Many responses in one survey could have just been biased or lacking productivity savviness, but generally, technology use was not optimal
In a survey of 5,000 knowledge workers in India, the US, Australia, Germany and France (1,000 per market) commissioned by a project-management software firm, some findings were gleaned from the data.
First, respondents cited that the time spent in meetings as the top barrier “preventing them from completing their day-to-day tasks”, ahead of other hurdles suck as lack of motivation, unclear goals, unclear responsibilities, and being “sure of who to work with”.
Second, data from the India respondents showed the following trends in three areas, namely productivity, effectiveness and culture:
- 90% of respondents cited difficulties in getting their work done on top of attending all their meetings.
- 74% cited having to work overtime at least a few days a week due to meeting overload, compared to 51% globally.
- 80% agreed to prompts that they felt drained on days when they had many meetings.
- 70% of respondents cited feeling lonely at work, even when they attended many meetings, compared to 55% globally.
- 88% of respondents cited being frequently in meetings that ended in a decision to schedule a follow-up meeting.
- 66% of respondents cited often attending meetings where no goal had been communicated.(41%)
- 91% thought agendas led to productive meetings.
- 82% cited that most of their meetings could have been done in half the time.

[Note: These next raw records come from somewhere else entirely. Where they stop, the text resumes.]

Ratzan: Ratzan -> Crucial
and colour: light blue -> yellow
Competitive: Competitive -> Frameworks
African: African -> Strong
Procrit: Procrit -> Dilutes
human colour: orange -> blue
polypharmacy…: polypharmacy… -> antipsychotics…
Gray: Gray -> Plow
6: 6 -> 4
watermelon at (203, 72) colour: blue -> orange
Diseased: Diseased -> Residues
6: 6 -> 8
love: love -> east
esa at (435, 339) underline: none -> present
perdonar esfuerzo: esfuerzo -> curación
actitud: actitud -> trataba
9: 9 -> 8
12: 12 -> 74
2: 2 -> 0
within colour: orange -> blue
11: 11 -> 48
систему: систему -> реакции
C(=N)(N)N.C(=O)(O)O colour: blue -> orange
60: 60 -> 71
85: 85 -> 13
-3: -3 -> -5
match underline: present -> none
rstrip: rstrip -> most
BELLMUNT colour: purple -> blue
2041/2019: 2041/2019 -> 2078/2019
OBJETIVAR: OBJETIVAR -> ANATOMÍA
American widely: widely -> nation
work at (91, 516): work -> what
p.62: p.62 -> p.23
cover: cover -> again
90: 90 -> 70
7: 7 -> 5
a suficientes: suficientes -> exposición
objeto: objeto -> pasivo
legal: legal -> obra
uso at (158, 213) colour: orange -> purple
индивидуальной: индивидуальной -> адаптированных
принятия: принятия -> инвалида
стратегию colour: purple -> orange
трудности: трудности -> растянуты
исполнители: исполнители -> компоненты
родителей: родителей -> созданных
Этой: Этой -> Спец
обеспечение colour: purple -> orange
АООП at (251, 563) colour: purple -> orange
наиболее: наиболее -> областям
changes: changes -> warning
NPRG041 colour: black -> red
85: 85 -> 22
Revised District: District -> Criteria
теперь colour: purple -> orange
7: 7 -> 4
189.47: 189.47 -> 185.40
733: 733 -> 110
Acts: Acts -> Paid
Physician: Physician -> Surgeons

According to Dom Price, “Work Futurist”, Atlassian, which commissioned the survey: “We know that teams are more distributed (now), but those not equipped with the right products and practices will quickly see themselves defaulting to meetings when they are likely not the most effective tool for the job. Teams that revert to old ways of working and schedule meetings without intentionality are going to see themselves fall behind effective teams” that experiment and take advantage of technology to improve the quality of meetings, the AI-assisted generation of meeting transcripts, and other tools that help workers improve collaboration without over-reliance on meetings.